What is Yoga?
Y oga has the power to change your life. Yoga unites the mind, body, and spirit. Yoga is about learning how to calm your mind and listen to your body, while increasing your body's strength, balance, and flexibility.
Yoga goes beyond the everyday workout you see in today's health magazines. Not only will yoga help you lose weight and make you look and feel great, yoga will literally change your entire body from the inside out. This includes your organs, nervous system, bones, muscles, ligaments, mind, and spirit. It's the ultimate full-body workout.

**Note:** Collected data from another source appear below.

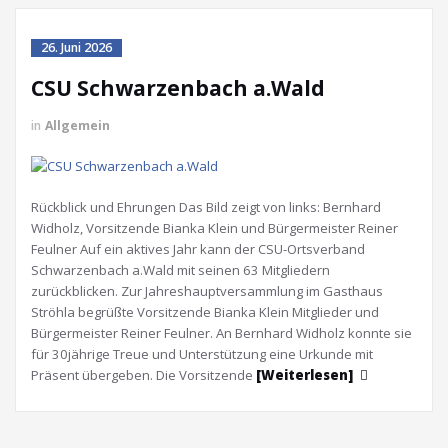
26. Juni 2026
CSU Schwarzenbach a.Wald
in
Allgemein
Rückblick und Ehrungen Das Bild zeigt von links: Bernhard
Widholz, Vorsitzende Bianka Klein und Bürgermeister Reiner
Feulner Auf ein aktives Jahr kann der CSU-Ortsverband
Schwarzenbach a.Wald mit seinen 63 Mitgliedern
zurückblicken. Zur Jahreshauptversammlung im Gasthaus
Ströhla begrüßte Vorsitzende Bianka Klein Mitglieder und
Bürgermeister Reiner Feulner. An Bernhard Widholz konnte sie
für 30jährige Treue und Unterstützung eine Urkunde mit
Präsent übergeben. Die Vorsitzende
[Weiterlesen]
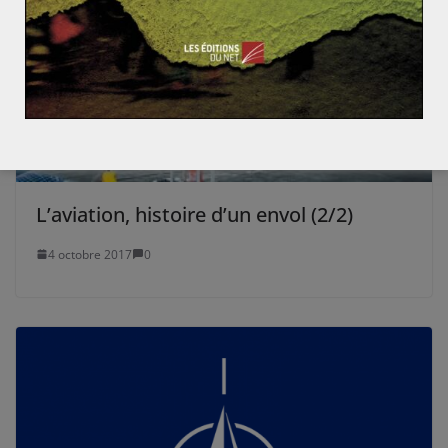
L’aviation, histoire d’un envol (2/2)
4 octobre 2017
0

You don't have to be in super shape or really young to do yoga. In fact, it doesn't matter how old or young you are. There is a yoga style that's just right for you. Yoga is not about pushing your body to the limit. Yoga is not about letting your ego push you to do more, or trying to impress others, or living up to your own unrealistic expectations.
Yoga is about listening to your body. It's about focusing on your breathing while your body naturally releases into the various poses. Without even thinking about it, your body will find its own limit. The harder you focus on your breathing, the easier it is for your body to give into the pose-thus, increasing your strength, flexibility, balance, and focus.

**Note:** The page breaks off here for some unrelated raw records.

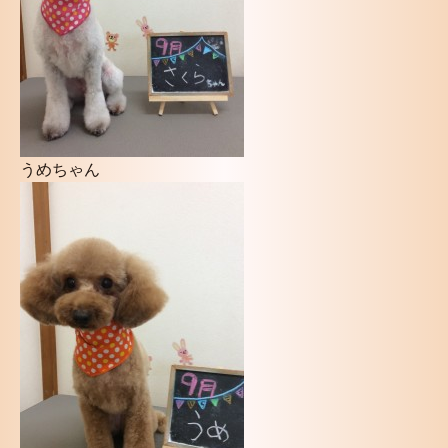
うめちゃん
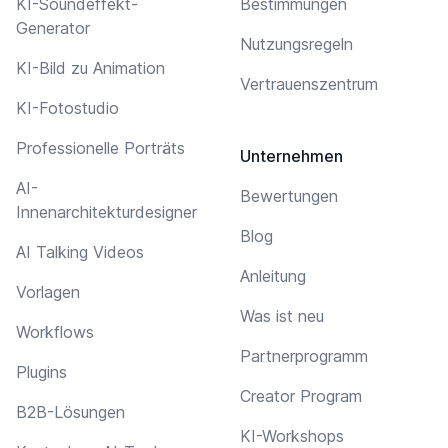
KI-Soundeffekt-
Bestimmungen
Generator
Nutzungsregeln
KI-Bild zu Animation
Vertrauenszentrum
KI-Fotostudio
Professionelle Porträts
Unternehmen
AI-
Bewertungen
Innenarchitekturdesigner
Blog
AI Talking Videos
Anleitung
Vorlagen
Was ist neu
Workflows
Partnerprogramm
Plugins
Creator Program
B2B-Lösungen
KI-Workshops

The hardest thing about yoga is learning how to breathe, but as you practice you begin to understand and appreciate the power of breathing. Yoga isn't just about postures and breathing. Yoga is much more than that. It's a way of life, and can be brought into every aspect of your life.
The Eight-Limbed Approach to Yoga
Over 3,000 years ago, a yoga master named Patanjali created what he called the eight-limbed approach to yoga. In this practice it is the journey that is important-the moment.

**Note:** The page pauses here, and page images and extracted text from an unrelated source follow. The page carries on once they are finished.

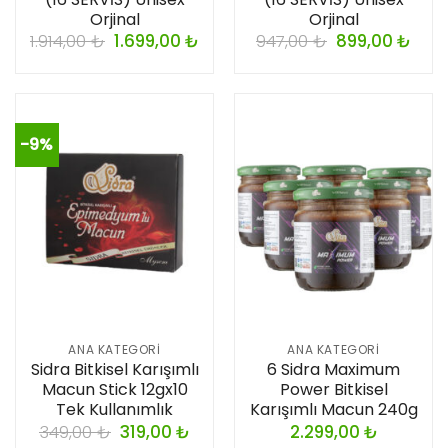
Orjinal
Orjinal
1.914,00
₺
1.699,00
₺
947,00
₺
899,00
₺
-9%
ANA KATEGORI
ANA KATEGORI
Sidra Bitkisel Karışımlı
6 Sidra Maximum
Macun Stick 12gx10
Power Bitkisel
Tek Kullanımlık
Karışımlı Macun 240g
349,00
₺
319,00
₺
2.299,00
₺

There is no threat of "You must do this or else." The approach he created was much more open-minded and realistic. It simply says that if you want to be a happy and peaceful person, consider these things. It is also a journey to get to know your true self. Each limb is discussed below listed in order of importance. The eight limbs are:
Yamas - Encourage moderations and restraint.
Niyamas - Ground rules for self-discipline and inner awareness.
Asanas - Postures that keep the body healthy and the mind calm to allow energy to flow more freely.
Pranayama - Focuses on experiencing the link between the breath, mind, and body.
Pratyahara - Turning all of your senses inwards. In doing that, you become aware of your body and feel when your body is in pain or being challenged.
Dharana - When the mind, once withdrawn into itself, is fixed in one pointed inner concentration.
Dhyana - Meditation, without focusing on an object, founded in deep inner space of awareness.
Samedhi - The ecstatic state of being, in which the mediator and the object become one.